The Supreme Court has agreed to hear an insurer’s claim that a bankruptcy reorganization plan fails to protect it from fraudulent claims related to asbestos exposure cases.
The appeal comes after the U.S. Court of Appeals for the 4th Circuit held that Truck Insurance Exchange Co. lacked legal standing to object to Kaiser Gypsum’s Chapter 11 reorganization blueprint.
At issue is the “bankruptcy standing” doctrine, which, along with the associated “insurance neutrality” rule, precludes an insurer from participating in the bankruptcy unless the insurer can show that the plan formally alters the “quantum of liability” under the insurer’s contracts.
The insurance neutrality rule prevents the insurer from objecting to a reorganization plan even when, as in this case, the insurer bears near-exclusive financial responsibility for the claims under the plan, according to the insurer’s petition filed with the Supreme Court.
The court granted the petition for certiorari, or review, in the case of Truck Insurance Exchange v. Kaiser Gypsum Co. Inc. (court file 22-1079) in an unsigned order on Oct. 13. No justices dissented. The court gave no reasons for its decision.
At least four of the nine justices must vote for the petition for it to advance to the oral argument stage. Justice Samuel Alito took no part in the consideration or decision of the petition.
Asbestos is a fire-resistant mineral whose fibers used to be commonly employed in construction and other industries. Although it had been used for thousands of years and was once called a “miracle mineral,” a century ago, it was discovered that it can cause lung cancer, mesothelioma, and asbestosis. Over time, regulators cracked down on asbestos, and its use is now banned in many industries in much of the world. The last asbestos mine in the United States closed in 2002, but Russia continues to mine the mineral.
Billions of dollars worth of claims related to injuries caused by asbestos are filed each year in the United States.
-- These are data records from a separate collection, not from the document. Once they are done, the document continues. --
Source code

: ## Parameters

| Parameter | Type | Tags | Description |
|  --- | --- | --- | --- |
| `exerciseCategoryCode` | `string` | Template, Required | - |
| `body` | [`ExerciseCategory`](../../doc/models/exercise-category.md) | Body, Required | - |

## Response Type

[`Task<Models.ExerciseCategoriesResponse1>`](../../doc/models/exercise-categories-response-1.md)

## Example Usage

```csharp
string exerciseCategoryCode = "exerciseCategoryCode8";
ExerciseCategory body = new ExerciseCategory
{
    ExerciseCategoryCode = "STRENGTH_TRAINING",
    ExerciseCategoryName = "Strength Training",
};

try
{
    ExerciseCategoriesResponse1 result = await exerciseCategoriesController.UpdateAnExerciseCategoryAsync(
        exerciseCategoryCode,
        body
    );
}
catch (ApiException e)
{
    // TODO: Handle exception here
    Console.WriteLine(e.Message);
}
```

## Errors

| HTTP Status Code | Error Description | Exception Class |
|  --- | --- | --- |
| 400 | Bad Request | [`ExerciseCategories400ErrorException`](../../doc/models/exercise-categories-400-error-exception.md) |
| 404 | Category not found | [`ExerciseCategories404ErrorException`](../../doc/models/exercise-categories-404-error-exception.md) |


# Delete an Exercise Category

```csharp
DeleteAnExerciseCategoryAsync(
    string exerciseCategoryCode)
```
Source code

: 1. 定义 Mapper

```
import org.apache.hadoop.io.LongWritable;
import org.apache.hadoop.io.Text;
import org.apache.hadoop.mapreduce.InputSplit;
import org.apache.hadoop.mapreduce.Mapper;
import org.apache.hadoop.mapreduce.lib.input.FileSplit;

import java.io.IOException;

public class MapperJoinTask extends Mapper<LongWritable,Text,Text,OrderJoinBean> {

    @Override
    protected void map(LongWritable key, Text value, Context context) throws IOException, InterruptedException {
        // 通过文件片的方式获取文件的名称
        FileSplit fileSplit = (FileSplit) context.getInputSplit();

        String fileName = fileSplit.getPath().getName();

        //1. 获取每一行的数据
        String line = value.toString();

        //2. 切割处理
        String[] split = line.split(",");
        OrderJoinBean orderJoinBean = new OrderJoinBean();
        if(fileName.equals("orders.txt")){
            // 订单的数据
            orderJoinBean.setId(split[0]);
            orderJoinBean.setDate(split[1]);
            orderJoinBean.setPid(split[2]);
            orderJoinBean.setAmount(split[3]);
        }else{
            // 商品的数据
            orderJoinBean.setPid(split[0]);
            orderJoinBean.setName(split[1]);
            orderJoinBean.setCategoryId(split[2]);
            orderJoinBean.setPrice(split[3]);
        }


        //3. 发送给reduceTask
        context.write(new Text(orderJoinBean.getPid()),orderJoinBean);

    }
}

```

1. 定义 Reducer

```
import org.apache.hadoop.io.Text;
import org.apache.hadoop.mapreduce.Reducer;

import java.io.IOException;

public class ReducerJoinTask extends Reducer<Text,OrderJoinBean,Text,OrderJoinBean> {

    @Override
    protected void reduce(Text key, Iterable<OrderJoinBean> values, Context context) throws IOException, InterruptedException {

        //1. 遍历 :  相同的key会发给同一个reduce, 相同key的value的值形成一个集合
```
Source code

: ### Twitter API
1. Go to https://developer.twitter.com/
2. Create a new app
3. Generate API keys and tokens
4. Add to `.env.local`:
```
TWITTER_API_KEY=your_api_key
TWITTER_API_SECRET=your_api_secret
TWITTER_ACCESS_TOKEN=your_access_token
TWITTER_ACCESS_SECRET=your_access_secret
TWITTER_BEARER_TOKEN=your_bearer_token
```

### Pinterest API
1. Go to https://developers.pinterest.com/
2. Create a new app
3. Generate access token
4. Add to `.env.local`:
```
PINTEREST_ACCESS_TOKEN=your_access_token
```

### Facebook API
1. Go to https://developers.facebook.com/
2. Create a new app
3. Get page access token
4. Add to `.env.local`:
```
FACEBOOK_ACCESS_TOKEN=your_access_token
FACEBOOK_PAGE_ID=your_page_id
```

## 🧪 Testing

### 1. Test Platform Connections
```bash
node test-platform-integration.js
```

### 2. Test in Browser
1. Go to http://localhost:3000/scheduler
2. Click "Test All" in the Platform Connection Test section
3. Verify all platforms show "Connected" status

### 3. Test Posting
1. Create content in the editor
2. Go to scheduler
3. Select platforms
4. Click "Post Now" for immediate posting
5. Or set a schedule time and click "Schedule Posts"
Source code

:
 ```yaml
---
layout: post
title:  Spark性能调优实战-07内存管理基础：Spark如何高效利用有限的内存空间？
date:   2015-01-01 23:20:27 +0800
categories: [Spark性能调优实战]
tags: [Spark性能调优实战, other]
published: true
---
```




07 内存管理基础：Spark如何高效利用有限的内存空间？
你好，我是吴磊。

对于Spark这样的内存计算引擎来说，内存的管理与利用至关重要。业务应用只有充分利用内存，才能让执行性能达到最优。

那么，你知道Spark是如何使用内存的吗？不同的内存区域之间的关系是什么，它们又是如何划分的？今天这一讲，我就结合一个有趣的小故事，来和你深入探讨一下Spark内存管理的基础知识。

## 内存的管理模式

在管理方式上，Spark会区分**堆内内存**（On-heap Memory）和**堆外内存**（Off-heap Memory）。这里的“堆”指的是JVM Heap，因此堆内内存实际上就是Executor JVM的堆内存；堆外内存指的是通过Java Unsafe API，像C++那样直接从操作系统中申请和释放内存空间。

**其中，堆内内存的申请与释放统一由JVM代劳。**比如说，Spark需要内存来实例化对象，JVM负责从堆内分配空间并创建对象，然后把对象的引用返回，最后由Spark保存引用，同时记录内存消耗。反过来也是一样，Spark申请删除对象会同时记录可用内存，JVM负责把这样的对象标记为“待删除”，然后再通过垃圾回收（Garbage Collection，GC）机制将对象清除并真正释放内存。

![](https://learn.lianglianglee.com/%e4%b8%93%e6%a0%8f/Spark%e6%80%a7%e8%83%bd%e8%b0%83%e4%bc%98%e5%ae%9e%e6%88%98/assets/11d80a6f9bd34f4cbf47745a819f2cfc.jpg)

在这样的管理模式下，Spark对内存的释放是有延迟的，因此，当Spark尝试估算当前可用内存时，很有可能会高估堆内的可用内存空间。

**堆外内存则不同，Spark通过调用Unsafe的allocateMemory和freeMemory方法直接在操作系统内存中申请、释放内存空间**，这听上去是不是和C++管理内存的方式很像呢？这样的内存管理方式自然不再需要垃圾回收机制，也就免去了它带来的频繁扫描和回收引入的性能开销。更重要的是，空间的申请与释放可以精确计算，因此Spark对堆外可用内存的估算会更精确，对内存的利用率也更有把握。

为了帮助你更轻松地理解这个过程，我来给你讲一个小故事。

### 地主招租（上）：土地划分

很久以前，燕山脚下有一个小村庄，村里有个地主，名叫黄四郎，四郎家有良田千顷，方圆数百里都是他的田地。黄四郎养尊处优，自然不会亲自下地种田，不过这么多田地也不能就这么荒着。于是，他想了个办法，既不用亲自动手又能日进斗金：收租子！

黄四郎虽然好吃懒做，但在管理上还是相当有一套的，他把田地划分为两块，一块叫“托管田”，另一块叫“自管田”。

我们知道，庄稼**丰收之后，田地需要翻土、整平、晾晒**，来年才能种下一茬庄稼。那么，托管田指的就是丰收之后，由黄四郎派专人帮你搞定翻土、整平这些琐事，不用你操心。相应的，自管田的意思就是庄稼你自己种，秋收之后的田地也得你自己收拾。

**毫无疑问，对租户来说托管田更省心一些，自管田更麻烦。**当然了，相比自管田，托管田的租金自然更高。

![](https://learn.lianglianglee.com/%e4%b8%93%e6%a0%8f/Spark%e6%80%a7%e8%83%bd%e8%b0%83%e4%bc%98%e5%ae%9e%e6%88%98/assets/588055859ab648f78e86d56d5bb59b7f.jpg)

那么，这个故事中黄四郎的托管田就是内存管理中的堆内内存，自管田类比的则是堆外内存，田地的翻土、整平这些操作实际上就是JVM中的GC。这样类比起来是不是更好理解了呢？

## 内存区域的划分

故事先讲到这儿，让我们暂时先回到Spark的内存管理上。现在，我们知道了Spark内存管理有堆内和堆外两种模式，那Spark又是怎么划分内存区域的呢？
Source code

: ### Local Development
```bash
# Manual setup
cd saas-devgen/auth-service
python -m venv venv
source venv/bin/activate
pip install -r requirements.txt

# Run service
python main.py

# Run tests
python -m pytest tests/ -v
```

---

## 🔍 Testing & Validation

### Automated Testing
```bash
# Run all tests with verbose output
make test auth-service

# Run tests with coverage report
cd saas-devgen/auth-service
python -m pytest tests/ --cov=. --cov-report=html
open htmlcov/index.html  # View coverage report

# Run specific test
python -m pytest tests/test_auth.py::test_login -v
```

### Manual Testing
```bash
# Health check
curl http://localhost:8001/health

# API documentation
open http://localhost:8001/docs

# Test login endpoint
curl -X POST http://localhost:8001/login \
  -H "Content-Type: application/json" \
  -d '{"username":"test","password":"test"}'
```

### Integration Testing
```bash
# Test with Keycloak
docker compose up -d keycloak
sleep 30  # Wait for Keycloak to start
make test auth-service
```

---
38,000 Asbestos-Related Lawsuits
Since 1978, they have been named in more than 38,000 asbestos-related lawsuits nationwide. The companies filed for bankruptcy protection in 2016 with 14,000 claims still outstanding at that time and the possibility of future claims remaining, the 4th Circuit noted in its decision.The companies’ insurance policy requires Truck to defend and pay asbestos-related claims without an aggregate limit.
“That means Truck is financially responsible for virtually every dollar owed to [the companies’] asbestos claimants up to a liability limit of $500,000 per claim[,]” the petition states.
“In 2016, faced with significant asbestos-related liabilities, [the companies] filed for Chapter 11 bankruptcy. ... Yet because Truck bears primary responsibility for all 14,000 known claims, Kaiser had little incentive during its negotiations with claimants’ representatives to ensure that the resolved claims aren’t fraudulently inflated.
“So, in coordination with the asbestos claimants’ representatives, [the companies] initially proposed a ... reorganization plan containing none of the now-standard anti-fraud protections for the resolution of claims.”
When Truck objected to this arrangement that would expose it to fraudulent claims, the companies didn’t disagree but said all “that mattered” was that the companies were protected.
Although the bankruptcy code permits a “party in interest” to “appear and be heard on any issue” in a Chapter 11 proceeding, some courts have imposed limitations on the law’s text. The federal bankruptcy court questioned whether it could be confirmed that the plan lacked standard fraud-prevention measures, according to the petition.
The companies amended their plan to add fraud protections but only for the uninsured claims that are to be paid by a trust.
“No such measures were added for the insured claims—for which Truck is financially responsible and which the plan sends back into the tort system.”
After the companies said the claimants’ representatives refused to consent to any plan that provided protections for those thousands of claims, Truck reminded the companies of their duty under the insurance policy to assist Truck in defending the claims on pain of voiding the policy.
The companies submitted the plan after amending it to say that they hadn’t violated their duties to Truck, but the insurer objected, arguing it violated bankruptcy laws.
The plan wasn’t proposed in good faith, and the 14,000 claims that were returned to the tort system “assume the liabilities of [the] debtor” and go around fraud protections, the insurer said.
But the bankruptcy court recommended that the federal district court confirm the plan, which the latter court agreed to do, finding that the companies lived up to their duty of cooperation with the insurer, the petition said.
The district court held that Truck wasn’t a party in interest because it lacked “bankruptcy standing” and, therefore, couldn’t object to the plan. The court also found the plan was “neutral” in its treatment of Truck.
The companies filed a brief with the Supreme Court urging it to reject the case.
The 4th Circuit was correct to affirm the district court’s finding that because Truck’s “interests were not altered by a Chapter 11 plan of reorganization, Truck could not challenge the plan,” they said.
The Epoch Times reached out for comment to the attorney for the Truck Insurance Exchange, Allyson Ho of Gibson, Dunn, and Crutcher in Dallas and Kaiser Gypsum attorney Charles Kevin Marshall of Jones Day in Washington but received none by press time.
Oral arguments in the case haven’t yet been scheduled.